Wes and I met when we were 23 and by the time I realized I wanted to marry him a few years later I thought that 23 was so late in life to meet your husband. I thought about all the years we didn’t know each other and wished that we’d met earlier. Seven and a half years, two moves, one wedding, a dog, and a baby later I realize that 23 is so early to meet your partner. I spent more of my twenties with Wes than I did without. Looking back at pictures of us from early in our relationship I’m amazed at how young we were.
That picture is from our trip to Yosemite for my 24th birthday. Wes needs a haircut and I still haven’t lost the baby fat in my cheeks (I’m sure it had nothing to do with our relatively new relationship and spending entire weekends cuddling on the couch without takeout and wine). I’m happy to say that I have not seen that sleeveless shirt since our Half Dome hike.
This is what we look like now. A little older, a little wiser, and holding a baby instead of looking like one.
I’ve been joking a lot about how Wes gets complimented all the time on what a great father he is simply because he changes diapers in public, or carries Stella while hiking. Sometimes I get a little heated because he is an amazing father and husband but changing a diaper is really the least of it. After Stella was born and I was kind of a mess he went into super Dad/spouse mode. He made dinner, played with Tsunami, changed all the diapers (I think it wasn’t until day four or five that I actually changed one myself), kept me hydrated, forced me to sleep, and gave me endless encouragement. I think a lot of couples are a little opposite to help keep each other in check. I bring out a little crazy side in Wes and he keeps me from going too crazy.

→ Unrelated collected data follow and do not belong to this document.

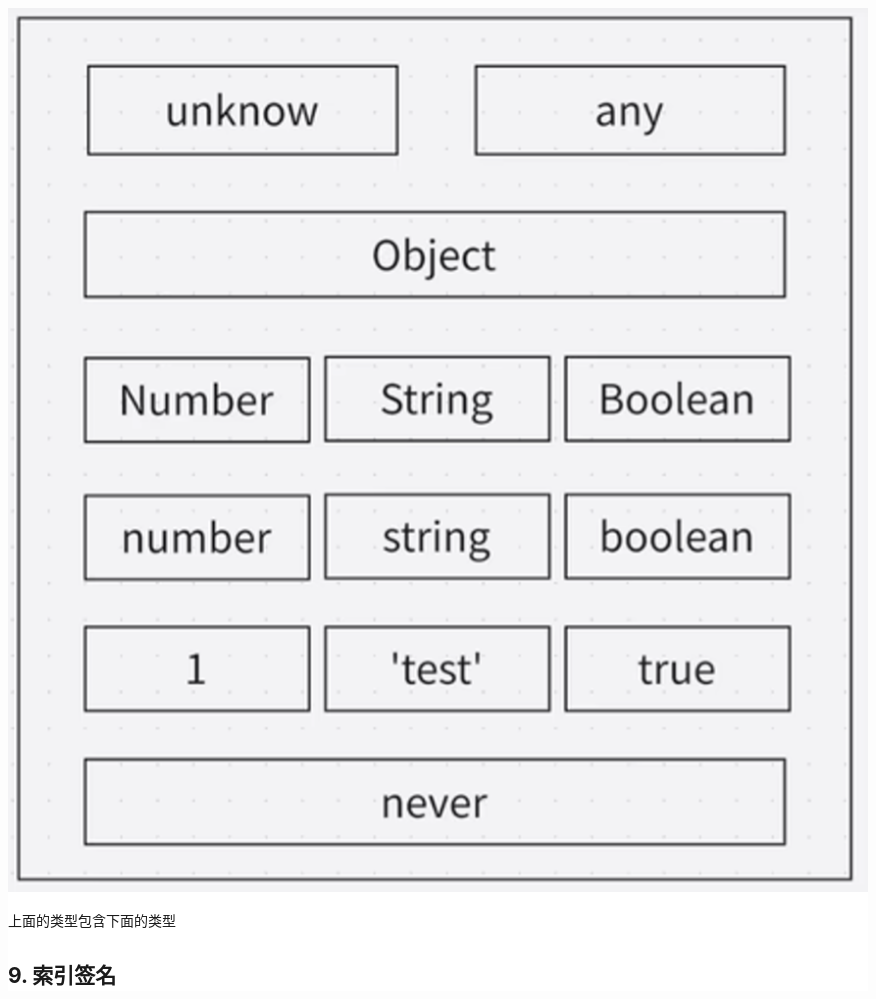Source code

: ![image-20230327154936414](./assets/TypeScript-基础/image-20230327154936414.png)	

上面的类型包含下面的类型



## 9. 索引签名
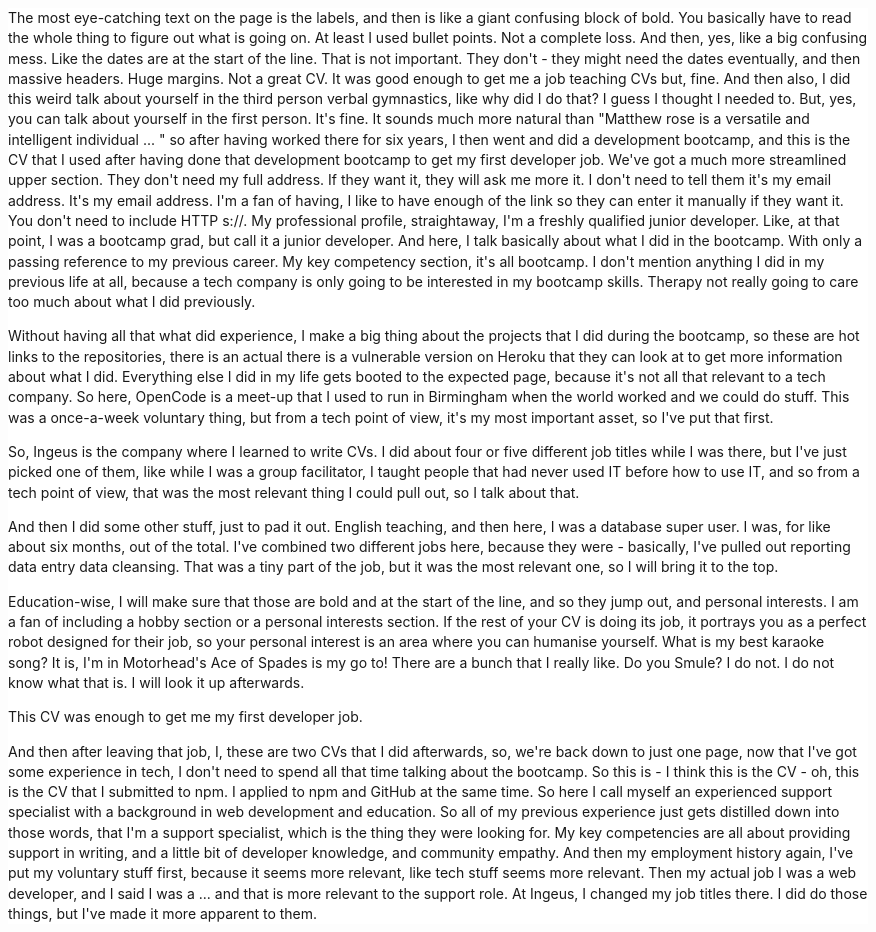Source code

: The most eye-catching text on the page is the labels, and then is like a giant confusing block of bold. You basically have to read the whole thing to figure out what is going on. At least I used bullet points. Not a complete loss. And then, yes, like a big confusing mess. Like the dates are at the start of the line. That is not important. They don't - they might need the dates eventually, and then massive headers. Huge margins. Not a great CV. It was good enough to get me a job teaching CVs but, fine. And then also, I did this weird talk about yourself in the third person verbal gymnastics, like why did I do that? I guess I thought I needed to. But, yes, you can talk about yourself in the first person. It's fine. It sounds much more natural than "Matthew rose is a versatile and intelligent individual ... " so after having worked there for six years, I then went and did a development bootcamp, and this is the CV that I used after having done that development bootcamp to get my first developer job. We've got a much more streamlined upper section. They don't need my full address. If they want it, they will ask me more it. I don't need to tell them it's my email address. It's my email address. I'm a fan of having, I like to have enough of the link so they can enter it manually if they want it. You don't need to include HTTP s://. My professional profile, straightaway, I'm a freshly qualified junior developer. Like, at that point, I was a bootcamp grad, but call it a junior developer. And here, I talk basically about what I did in the bootcamp. With only a passing reference to my previous career. My key competency section, it's all bootcamp. I don't mention anything I did in my previous life at all, because a tech company is only going to be interested in my bootcamp skills. Therapy not really going to care too much about what I did previously.

Without having all that what did experience, I make a big thing about the projects that I did during the bootcamp, so these are hot links to the repositories, there is an actual there is a vulnerable version on Heroku that they can look at to get more information about what I did. Everything else I did in my life gets booted to the expected page, because it's not all that relevant to a tech company. So here, OpenCode is a meet-up that I used to run in Birmingham when the world worked and we could do stuff. This was a once-a-week voluntary thing, but from a tech point of view, it's my most important asset, so I've put that first.

So, Ingeus is the company where I learned to write CVs. I did about four or five different job titles while I was there, but I've just picked one of them, like while I was a group facilitator, I taught people that had never used IT before how to use IT, and so from a tech point of view, that was the most relevant thing I could pull out, so I talk about that.

And then I did some other stuff, just to pad it out. English teaching, and then here, I was a database super user. I was, for like about six months, out of the total. I've combined two different jobs here, because they were - basically, I've pulled out reporting data entry data cleansing. That was a tiny part of the job, but it was the most relevant one, so I will bring it to the top.

Education-wise, I will make sure that those are bold and at the start of the line, and so they jump out, and personal interests. I am a fan of including a hobby section or a personal interests section. If the rest of your CV is doing its job, it portrays you as a perfect robot designed for their job, so your personal interest is an area where you can humanise yourself. What is my best karaoke song? It is, I'm in Motorhead's Ace of Spades is my go to! There are a bunch that I really like. Do you Smule? I do not. I do not know what that is. I will look it up afterwards.

This CV was enough to get me my first developer job.

And then after leaving that job, I, these are two CVs that I did afterwards, so, we're back down to just one page, now that I've got some experience in tech, I don't need to spend all that time talking about the bootcamp. So this is - I think this is the CV - oh, this is the CV that I submitted to npm. I applied to npm and GitHub at the same time. So here I call myself an experienced support specialist with a background in web development and education. So all of my previous experience just gets distilled down into those words, that I'm a support specialist, which is the thing they were looking for. My key competencies are all about providing support in writing, and a little bit of developer knowledge, and community empathy. And then my employment history again, I've put my voluntary stuff first, because it seems more relevant, like tech stuff seems more relevant. Then my actual job I was a web developer, and I said I was a ... and that is more relevant to the support role. At Ingeus, I changed my job titles there. I did do those things, but I've made it more apparent to them.
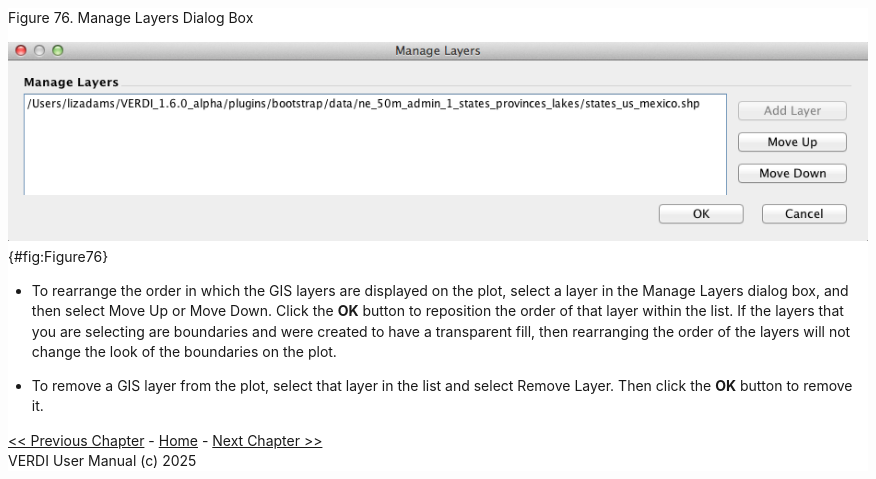 

<a id=Figure76></a>
Figure 76. Manage Layers Dialog Box<br>



![Manage Layers Dialog Box](./media/image076.png){#fig:Figure76}

-   To rearrange the order in which the GIS layers are displayed on the plot, select a layer in the Manage Layers dialog box, and then select Move Up or Move Down. Click the **OK** button to reposition the order of that layer within the list. If the layers that you are selecting are boundaries and were created to have a transparent fill, then rearranging the order of the layers will not change the look of the boundaries on the plot.

-   To remove a GIS layer from the plot, select that layer in the list and select Remove Layer. Then click the **OK** button to remove it.



[<< Previous Chapter](VERDI_ch10.md) - [Home](README.md) - [Next Chapter >>](VERDI_ch12.md)<br>
VERDI User Manual (c) 2025<br>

We used to do big grand things for birthdays (Six Flags, Yosemite, surprise parties and visitors, sky diving), but the last few years here have been more low-key. This year we joined our friends to hike the Lani Kai Pill Boxes (Wes carrying Stella, of course) and then a few hours on the beach. It wasn’t anything spectacular, but it was a great day nonetheless. Not everything has to be a Grand Gesture.
There was a youth group hiking that day and one guy had a guitar so I asked him to play Happy Birthday and sing to Wes. The happily helped us out.
Happy Birthday, Wes. Thank you for keeping me sane. I know it can be difficult at times. I love you. Stella loves you. Tsunami loves you.